QUESTIONS TO ANSWER ::
(1) In the passage on the film Titus, which real arena appears at the beginning and ending of the film?
(2) Decide whether each statement agrees with the passage on the film Titus, answering yes or no and quoting the words that settle it: (a) Principal photography took place at the Cinecittà studios in Rome. (b) The film opened in 35 theaters. (c) Rotten Tomatoes reports a 57% approval rating for the film.
(3) Summarize the passage on the film Titus in three sentences.

Differences from the original text
Apart from the deliberate anachronisms, the film follows the play quite closely. One of the experimental concepts in the film was that the character of Young Lucius (Titus' grandson) is initially introduced as a boy from the present who finds himself transported to the fantastical reality of the film. At the beginning of the film, his toy soldiers turn into Titus' Roman army. At the end, when Titus' son Lucius avenges his father by condemning the villainous Aaron to a painful death, the boy takes pity on Aaron's infant son, carrying him away from the violence as he walks slowly into the sunrise. This ending is perhaps more positive than the ending of other productions of the play, including Taymor's stage production, in which Young Lucius is fixated upon the "tiny black coffin" holding the dead infant.

Production

Development
Julie Taymor took Shakespeare's script, added various linking scenes without dialogue (while cutting some of the text) and set the play in an anachronistic fantasy world that uses locations, costumes and imagery from many periods of history, including Ancient Rome and Mussolini's Italy, to give the impression of a Roman Empire that survived into the modern era. The opening scenes commence with a heavily choreographed triumphal march of the Roman troops, complete with motorcycle outriders. The selection of music is similarly diverse.

Filming
Principal photography took place at the Cinecittà studios in Rome and on location at various historic monuments. The arena that appears at the beginning and ending of the film is the Arena in Pula, Croatia. The Emperor's palace is represented by the Fascist Palazzo della Civiltà Italiana in Rome. Some shots of tunnels and ruins were filmed at Hadrian's Villa in Rome. The forest scenes were shot at Manziana, near Rome. Titus' house is represented by an old house near an aqueduct in Rome, and the streets where he rounds up his conspirators are the Roman Ghetto.

Soundtrack

The score to the film was created by Taymor's long-time friend and partner Elliot Goldenthal and is a typical Goldenthal soundtrack with an epic, inventive and dissonant feel.

Reception

Box office
The film was a box office bomb, earning only $22,313 on its opening weekend due to its limited release in only two theaters, ranking number 57 in the box office. Its widest release in the US was only in 35 theaters, causing the film to earn only $2,007,290 in North America. Overseas, the film grossed $252,390 in Chile, Mexico, and Spain, culminating in a worldwide total of $2,920,616.

Critical response
Titus received a mixed response from critics. It holds a 57% score on Metacritic based on reviews from 29 critics indicating "Mixed or average reviews". Rotten Tomatoes reports a 68% approval rating based on 75 reviews with a weighted average of 6.54/10. The site's consensus reads: "The movie stretches too long to be entertaining despite a strong cast."

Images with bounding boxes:
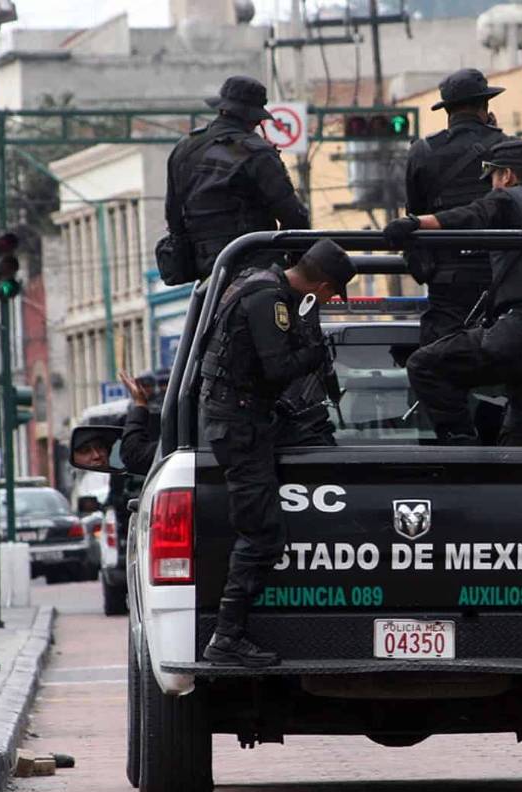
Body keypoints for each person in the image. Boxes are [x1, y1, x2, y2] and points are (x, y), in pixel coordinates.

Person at [199, 238, 356, 667]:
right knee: (261, 534)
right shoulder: (270, 299)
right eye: (331, 295)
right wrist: (315, 353)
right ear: (322, 287)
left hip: (245, 420)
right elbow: (277, 368)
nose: (328, 301)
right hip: (241, 428)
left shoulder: (257, 282)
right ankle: (226, 637)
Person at [384, 139, 522, 446]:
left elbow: (471, 215)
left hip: (514, 335)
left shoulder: (506, 199)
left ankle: (461, 447)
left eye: (493, 178)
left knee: (424, 365)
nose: (491, 186)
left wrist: (415, 222)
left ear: (507, 176)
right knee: (518, 446)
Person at [163, 75, 310, 284]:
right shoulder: (258, 152)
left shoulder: (184, 147)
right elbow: (293, 216)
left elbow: (173, 215)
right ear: (256, 118)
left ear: (221, 108)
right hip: (255, 265)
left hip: (206, 269)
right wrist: (299, 262)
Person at [404, 68, 510, 347]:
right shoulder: (506, 148)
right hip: (500, 275)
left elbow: (414, 216)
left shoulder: (422, 152)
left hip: (447, 279)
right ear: (484, 105)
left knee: (444, 354)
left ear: (447, 110)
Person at [119, 369, 162, 475]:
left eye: (149, 385)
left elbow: (134, 456)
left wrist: (140, 404)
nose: (146, 389)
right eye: (143, 385)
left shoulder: (165, 406)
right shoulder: (131, 409)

RESPONSES FOR EACH TASK ::
(1) The Arena in Pula, Croatia.

(2)
(a) Yes: "Principal photography took place at the Cinecittà studios in Rome"
(b) No: "its limited release in only two theaters"
(c) No: "Rotten Tomatoes reports a 68% approval rating"

(3) Julie Taymor's film follows Shakespeare's play quite closely but sets it in an anachronistic fantasy world that draws on many periods of history, and it ends with Young Lucius carrying Aaron's infant son away from the violence, an ending perhaps more positive than those of other productions. It was filmed at the Cinecittà studios in Rome and at historic sites such as the Arena in Pula, Croatia, with a score by Elliot Goldenthal. The film was a box office bomb, earning a worldwide total of $2,920,616, and it received a mixed response from critics.